Document excerpt:

+-------+

Whale Shark Optimization (WSO) is a novel optimization algorithm inspired by the hunting behavior of great white sharks48. The algorithm simulates principles such as the social behavior of sharks, a leader–follower structure, position updating, leaping behavior, and fitness evaluation. Through these mechanisms, the WSO algorithm can effectively search for the optimal or near-optimal solutions within the solution space.

$$w_{k + 1}^{i} = \frac{{w_{k}^{i} + w_{k + 1}^{i} }}{2 \times R}$$
(8)

where \(w_{k}^{i}\) and \(w_{k + 1}^{i}\) is the positions of the two best solutions retained, and they are used to update the positions of other sharks in the swarm. R is a random number between 0 and 1.

+-------+

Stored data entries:
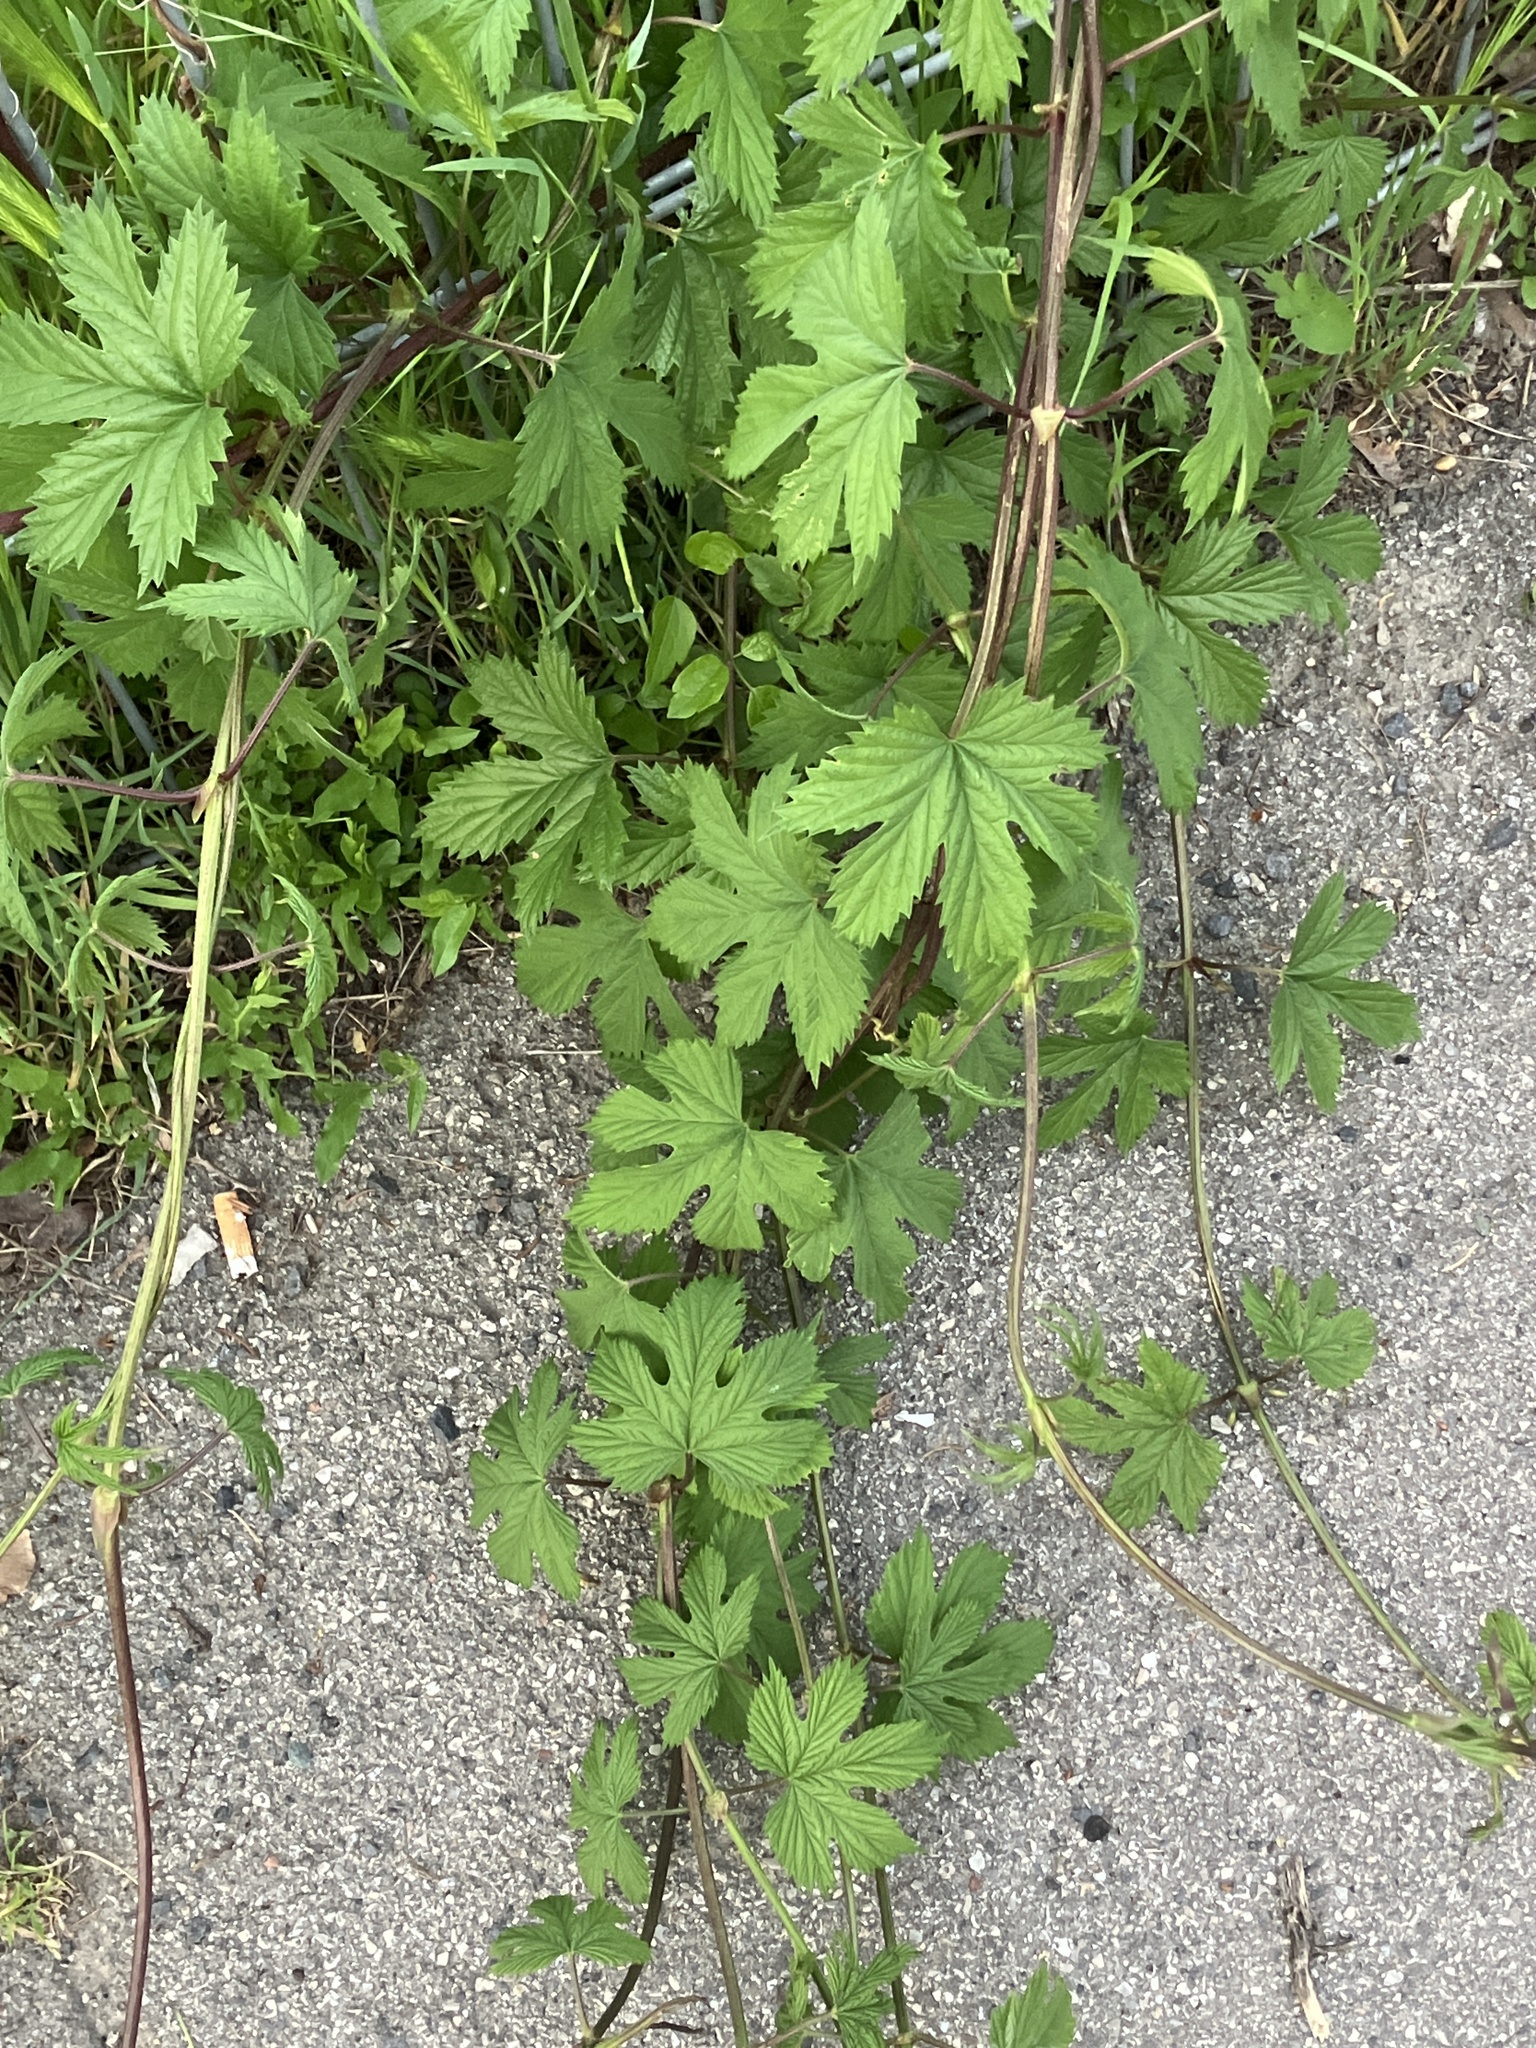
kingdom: Plantae
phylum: Tracheophyta
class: Magnoliopsida
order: Rosales
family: Cannabaceae
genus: Humulus
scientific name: Humulus lupulus
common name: Hop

+-------+

Brief A:
Using the whale shark optimization passage, answer the following:
(i) What kind of structure does the algorithm simulate among the sharks?
(ii) Between which two values does R fall?
(iii) What are the positions of the two best retained solutions used for?
Brief B:
Decide whether each statement agrees with the whale shark optimization passage:
(i) R is a random number between 0 and 1.
(ii) The algorithm simulates leaping behavior.
(iii) The two best solutions are discarded before the other sharks' positions are updated.

Output A:
(i) A leader–follower structure.
(ii) Between 0 and 1.
(iii) They are used to update the positions of other sharks in the swarm.

Output B:
(i) Yes: "R is a random number between 0 and 1."
(ii) Yes: "The algorithm simulates principles such as the social behavior of sharks, a leader–follower structure, position updating, leaping behavior, and fitness evaluation."
(iii) No: "the positions of the two best solutions retained, and they are used to update the positions of other sharks in the swarm."